>>>
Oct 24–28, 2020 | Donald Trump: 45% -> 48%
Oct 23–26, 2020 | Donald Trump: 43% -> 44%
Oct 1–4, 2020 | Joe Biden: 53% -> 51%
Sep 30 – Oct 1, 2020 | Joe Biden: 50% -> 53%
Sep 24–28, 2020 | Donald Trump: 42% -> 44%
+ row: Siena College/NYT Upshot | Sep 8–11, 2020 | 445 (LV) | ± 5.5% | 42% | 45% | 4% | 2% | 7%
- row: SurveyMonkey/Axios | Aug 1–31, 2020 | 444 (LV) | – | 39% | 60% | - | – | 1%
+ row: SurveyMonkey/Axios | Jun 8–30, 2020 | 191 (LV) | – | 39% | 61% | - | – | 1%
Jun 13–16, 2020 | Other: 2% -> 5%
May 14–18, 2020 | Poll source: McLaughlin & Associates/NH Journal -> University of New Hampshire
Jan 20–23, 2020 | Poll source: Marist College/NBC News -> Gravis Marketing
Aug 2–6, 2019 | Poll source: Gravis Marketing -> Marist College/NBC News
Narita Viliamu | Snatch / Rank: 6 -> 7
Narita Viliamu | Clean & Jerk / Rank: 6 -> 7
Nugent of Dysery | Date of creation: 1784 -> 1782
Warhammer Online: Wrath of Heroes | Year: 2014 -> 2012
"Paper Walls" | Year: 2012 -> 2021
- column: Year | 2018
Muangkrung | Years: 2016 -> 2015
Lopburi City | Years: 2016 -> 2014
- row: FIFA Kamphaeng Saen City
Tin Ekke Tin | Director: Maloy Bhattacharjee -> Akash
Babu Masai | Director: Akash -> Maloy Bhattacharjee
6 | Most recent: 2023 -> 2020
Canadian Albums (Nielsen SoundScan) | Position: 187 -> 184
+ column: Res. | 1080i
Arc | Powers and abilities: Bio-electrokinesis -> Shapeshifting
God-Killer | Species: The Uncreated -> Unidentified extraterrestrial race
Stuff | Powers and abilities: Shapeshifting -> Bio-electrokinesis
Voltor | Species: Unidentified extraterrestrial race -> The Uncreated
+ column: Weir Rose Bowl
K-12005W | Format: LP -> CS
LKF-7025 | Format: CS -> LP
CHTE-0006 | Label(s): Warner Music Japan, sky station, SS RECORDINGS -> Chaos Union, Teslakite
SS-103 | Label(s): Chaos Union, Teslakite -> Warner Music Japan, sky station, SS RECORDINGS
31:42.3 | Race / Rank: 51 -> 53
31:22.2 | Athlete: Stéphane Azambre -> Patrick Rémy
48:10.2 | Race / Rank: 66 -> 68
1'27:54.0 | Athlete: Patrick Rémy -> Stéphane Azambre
<<<
:: Aim of the exercise ::
Copy the lines above without alteration, beginning with the first line and continuing through the line that contains "6 | Most recent: 2023 -> 2020".

:: Task response ::
Oct 24–28, 2020 | Donald Trump: 45% -> 48%
Oct 23–26, 2020 | Donald Trump: 43% -> 44%
Oct 1–4, 2020 | Joe Biden: 53% -> 51%
Sep 30 – Oct 1, 2020 | Joe Biden: 50% -> 53%
Sep 24–28, 2020 | Donald Trump: 42% -> 44%
+ row: Siena College/NYT Upshot | Sep 8–11, 2020 | 445 (LV) | ± 5.5% | 42% | 45% | 4% | 2% | 7%
- row: SurveyMonkey/Axios | Aug 1–31, 2020 | 444 (LV) | – | 39% | 60% | - | – | 1%
+ row: SurveyMonkey/Axios | Jun 8–30, 2020 | 191 (LV) | – | 39% | 61% | - | – | 1%
Jun 13–16, 2020 | Other: 2% -> 5%
May 14–18, 2020 | Poll source: McLaughlin & Associates/NH Journal -> University of New Hampshire
Jan 20–23, 2020 | Poll source: Marist College/NBC News -> Gravis Marketing
Aug 2–6, 2019 | Poll source: Gravis Marketing -> Marist College/NBC News
Narita Viliamu | Snatch / Rank: 6 -> 7
Narita Viliamu | Clean & Jerk / Rank: 6 -> 7
Nugent of Dysery | Date of creation: 1784 -> 1782
Warhammer Online: Wrath of Heroes | Year: 2014 -> 2012
"Paper Walls" | Year: 2012 -> 2021
- column: Year | 2018
Muangkrung | Years: 2016 -> 2015
Lopburi City | Years: 2016 -> 2014
- row: FIFA Kamphaeng Saen City
Tin Ekke Tin | Director: Maloy Bhattacharjee -> Akash
Babu Masai | Director: Akash -> Maloy Bhattacharjee
6 | Most recent: 2023 -> 2020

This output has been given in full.